What is this “white superiority” and where does it come from? It’s a belief in the superiority of European culture, and it’s founded in dominance. In what, exactly, is euroid culture, as I’ve taken to calling it (because then we can say “roid rage” and get a twofer) truly superior? In the technologies of coercion, extraction, and machine fabrication. The firepower to commandeer other lands’ natural resources and the power to wrest and reshape, roughshod, the material world. The miracle of being able to mass-produce cheap, attractive kitchenware for millions while wiping out time-intensive, one-of-a-kind handcrafts. To make expropriated subsistence farmers work for slave wages (or as actual slaves) on coffee plantations built on what was their land, and create a global commodity market coextensive with empire.

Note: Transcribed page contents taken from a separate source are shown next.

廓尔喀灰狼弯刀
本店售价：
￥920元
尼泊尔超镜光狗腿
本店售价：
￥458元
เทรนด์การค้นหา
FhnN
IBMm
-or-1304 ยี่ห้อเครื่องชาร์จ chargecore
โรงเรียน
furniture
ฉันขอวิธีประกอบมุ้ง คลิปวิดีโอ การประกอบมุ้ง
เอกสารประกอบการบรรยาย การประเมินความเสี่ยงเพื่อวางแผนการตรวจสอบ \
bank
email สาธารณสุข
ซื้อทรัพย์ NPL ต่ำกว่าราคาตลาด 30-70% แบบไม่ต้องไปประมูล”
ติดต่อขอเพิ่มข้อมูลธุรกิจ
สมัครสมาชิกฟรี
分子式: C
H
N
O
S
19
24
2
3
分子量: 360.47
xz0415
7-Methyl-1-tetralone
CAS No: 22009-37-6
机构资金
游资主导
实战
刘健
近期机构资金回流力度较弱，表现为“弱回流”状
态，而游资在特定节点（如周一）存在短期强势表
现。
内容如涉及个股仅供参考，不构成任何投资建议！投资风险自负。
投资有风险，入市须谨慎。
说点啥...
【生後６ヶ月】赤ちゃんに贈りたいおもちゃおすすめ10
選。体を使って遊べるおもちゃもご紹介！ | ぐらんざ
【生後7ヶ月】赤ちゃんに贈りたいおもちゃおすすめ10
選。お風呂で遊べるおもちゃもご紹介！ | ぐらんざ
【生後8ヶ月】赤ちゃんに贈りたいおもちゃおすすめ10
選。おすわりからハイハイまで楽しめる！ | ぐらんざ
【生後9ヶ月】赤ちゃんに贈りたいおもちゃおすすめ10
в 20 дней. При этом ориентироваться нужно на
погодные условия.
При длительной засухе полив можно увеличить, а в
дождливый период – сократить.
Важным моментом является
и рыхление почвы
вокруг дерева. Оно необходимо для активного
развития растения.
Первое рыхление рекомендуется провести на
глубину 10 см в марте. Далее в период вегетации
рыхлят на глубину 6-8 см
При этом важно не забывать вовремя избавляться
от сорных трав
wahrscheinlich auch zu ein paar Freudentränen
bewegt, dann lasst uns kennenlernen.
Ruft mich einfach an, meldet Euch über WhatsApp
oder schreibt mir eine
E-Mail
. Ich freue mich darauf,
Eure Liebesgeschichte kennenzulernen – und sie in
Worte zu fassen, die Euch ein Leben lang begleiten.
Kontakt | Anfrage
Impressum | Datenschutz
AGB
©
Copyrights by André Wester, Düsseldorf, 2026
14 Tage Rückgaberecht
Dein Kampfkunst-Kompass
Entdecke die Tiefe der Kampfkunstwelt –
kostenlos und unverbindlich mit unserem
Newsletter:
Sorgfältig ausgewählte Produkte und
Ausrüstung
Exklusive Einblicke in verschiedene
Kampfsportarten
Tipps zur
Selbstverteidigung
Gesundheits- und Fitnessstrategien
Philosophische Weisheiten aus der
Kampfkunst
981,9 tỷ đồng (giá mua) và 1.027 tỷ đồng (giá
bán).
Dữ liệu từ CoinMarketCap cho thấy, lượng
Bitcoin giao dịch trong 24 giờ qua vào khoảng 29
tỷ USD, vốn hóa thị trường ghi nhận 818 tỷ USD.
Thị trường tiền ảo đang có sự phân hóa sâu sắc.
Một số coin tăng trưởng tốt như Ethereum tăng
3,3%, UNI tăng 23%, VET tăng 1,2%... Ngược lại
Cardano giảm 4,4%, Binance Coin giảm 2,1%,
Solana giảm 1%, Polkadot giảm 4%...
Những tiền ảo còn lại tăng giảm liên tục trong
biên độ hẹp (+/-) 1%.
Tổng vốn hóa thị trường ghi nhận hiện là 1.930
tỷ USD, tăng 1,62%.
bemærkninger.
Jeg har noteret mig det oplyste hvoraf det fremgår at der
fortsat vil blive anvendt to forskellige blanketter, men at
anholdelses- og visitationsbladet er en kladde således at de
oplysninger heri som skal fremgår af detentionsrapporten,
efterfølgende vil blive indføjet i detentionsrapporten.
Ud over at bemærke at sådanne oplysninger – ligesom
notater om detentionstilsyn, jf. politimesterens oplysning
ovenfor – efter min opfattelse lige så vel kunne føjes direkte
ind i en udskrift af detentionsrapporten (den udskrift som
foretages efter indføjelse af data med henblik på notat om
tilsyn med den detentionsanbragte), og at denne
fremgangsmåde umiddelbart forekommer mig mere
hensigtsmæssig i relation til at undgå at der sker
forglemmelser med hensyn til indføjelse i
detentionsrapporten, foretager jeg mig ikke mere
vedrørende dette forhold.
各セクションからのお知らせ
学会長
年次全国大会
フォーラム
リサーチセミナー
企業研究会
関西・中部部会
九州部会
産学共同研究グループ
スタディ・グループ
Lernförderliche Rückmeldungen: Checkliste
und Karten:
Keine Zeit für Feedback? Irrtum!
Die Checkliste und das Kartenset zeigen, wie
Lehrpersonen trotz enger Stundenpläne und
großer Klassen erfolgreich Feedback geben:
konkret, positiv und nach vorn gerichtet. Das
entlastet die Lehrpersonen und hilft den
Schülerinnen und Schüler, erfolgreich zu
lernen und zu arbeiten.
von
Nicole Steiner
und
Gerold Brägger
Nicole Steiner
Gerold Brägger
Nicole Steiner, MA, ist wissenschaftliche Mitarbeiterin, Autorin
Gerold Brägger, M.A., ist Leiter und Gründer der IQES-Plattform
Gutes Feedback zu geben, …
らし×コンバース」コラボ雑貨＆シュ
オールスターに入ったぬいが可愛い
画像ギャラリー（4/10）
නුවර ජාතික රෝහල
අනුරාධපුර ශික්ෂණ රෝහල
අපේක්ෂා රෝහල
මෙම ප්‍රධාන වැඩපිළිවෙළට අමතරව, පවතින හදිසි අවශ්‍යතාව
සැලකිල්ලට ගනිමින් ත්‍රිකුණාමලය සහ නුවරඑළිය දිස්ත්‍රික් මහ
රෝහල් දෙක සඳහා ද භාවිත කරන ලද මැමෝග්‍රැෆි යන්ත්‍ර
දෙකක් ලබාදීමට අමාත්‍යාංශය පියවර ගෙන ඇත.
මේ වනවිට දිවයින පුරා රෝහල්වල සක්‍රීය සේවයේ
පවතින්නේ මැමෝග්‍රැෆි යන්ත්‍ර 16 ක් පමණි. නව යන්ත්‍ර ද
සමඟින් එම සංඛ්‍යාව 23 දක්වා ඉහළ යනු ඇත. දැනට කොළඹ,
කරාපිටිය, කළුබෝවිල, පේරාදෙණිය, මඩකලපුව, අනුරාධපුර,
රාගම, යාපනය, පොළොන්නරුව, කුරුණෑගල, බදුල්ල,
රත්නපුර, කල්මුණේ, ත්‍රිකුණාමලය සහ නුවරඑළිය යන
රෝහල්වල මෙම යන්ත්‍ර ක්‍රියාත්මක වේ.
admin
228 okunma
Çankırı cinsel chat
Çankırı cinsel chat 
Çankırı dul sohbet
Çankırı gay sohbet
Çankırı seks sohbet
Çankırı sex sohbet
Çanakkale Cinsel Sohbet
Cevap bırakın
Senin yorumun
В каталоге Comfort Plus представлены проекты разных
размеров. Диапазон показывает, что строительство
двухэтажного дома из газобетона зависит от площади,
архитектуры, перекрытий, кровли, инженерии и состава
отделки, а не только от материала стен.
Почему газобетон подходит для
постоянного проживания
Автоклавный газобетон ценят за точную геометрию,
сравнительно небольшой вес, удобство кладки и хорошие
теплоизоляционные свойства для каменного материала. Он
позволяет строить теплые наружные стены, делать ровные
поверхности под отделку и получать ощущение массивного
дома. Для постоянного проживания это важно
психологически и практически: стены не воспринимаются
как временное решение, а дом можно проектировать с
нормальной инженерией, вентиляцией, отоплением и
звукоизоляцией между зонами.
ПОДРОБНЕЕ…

What about our art, literature, and music? You don’t have to be Jewish to love Levy’s, and you don’t have to be euroid to love and play Beethoven, or Shakespeare. They are insanely great. But the “Western canon” is narrow and provincial. Saul Bellow once notoriously asked, “Who is the Tolstoy of the Zulus?” To which my retort would be, “Dizzy Gillespie.” Shamefully imprecise: it’s unlikely that Dizzy’s ancestors were Zulu. But jazz, a syncretistic art form springing from a mighty African root that people of all origins love and play, has a genius that equals Tolstoy and Beethoven, and in at least one respect surpasses them: it’s created on the spot, in front of demanding witnesses, not polished before being published, or practiced, practiced, practiced, perfected, and finally performed.

I remember going through the Metropolitan Museum once, through a gallery of exquisite, finely detailed Asian embroidered silk garments, porcelain vessels, and painted screens . . . and coming out into a gallery of European art contemporary with it: dark, crudely hewn wooden Christs and Madonnas and angels. Gulp . . . we ARE the barbarians.

After that, when my friend Sachiko meticulously peeled her apple, or segmented her clementine after removing every fiber of the white pith, while I just tore into mine and made a mess, I would tell her I was invoking my barbarian privilege. (Also that I had been raised by wolves.)

Not to put down euroid culture . . . just to point out that it is not superior in anything but domination. Its arts and sciences don’t have to go under. They just have to move over. And disarm.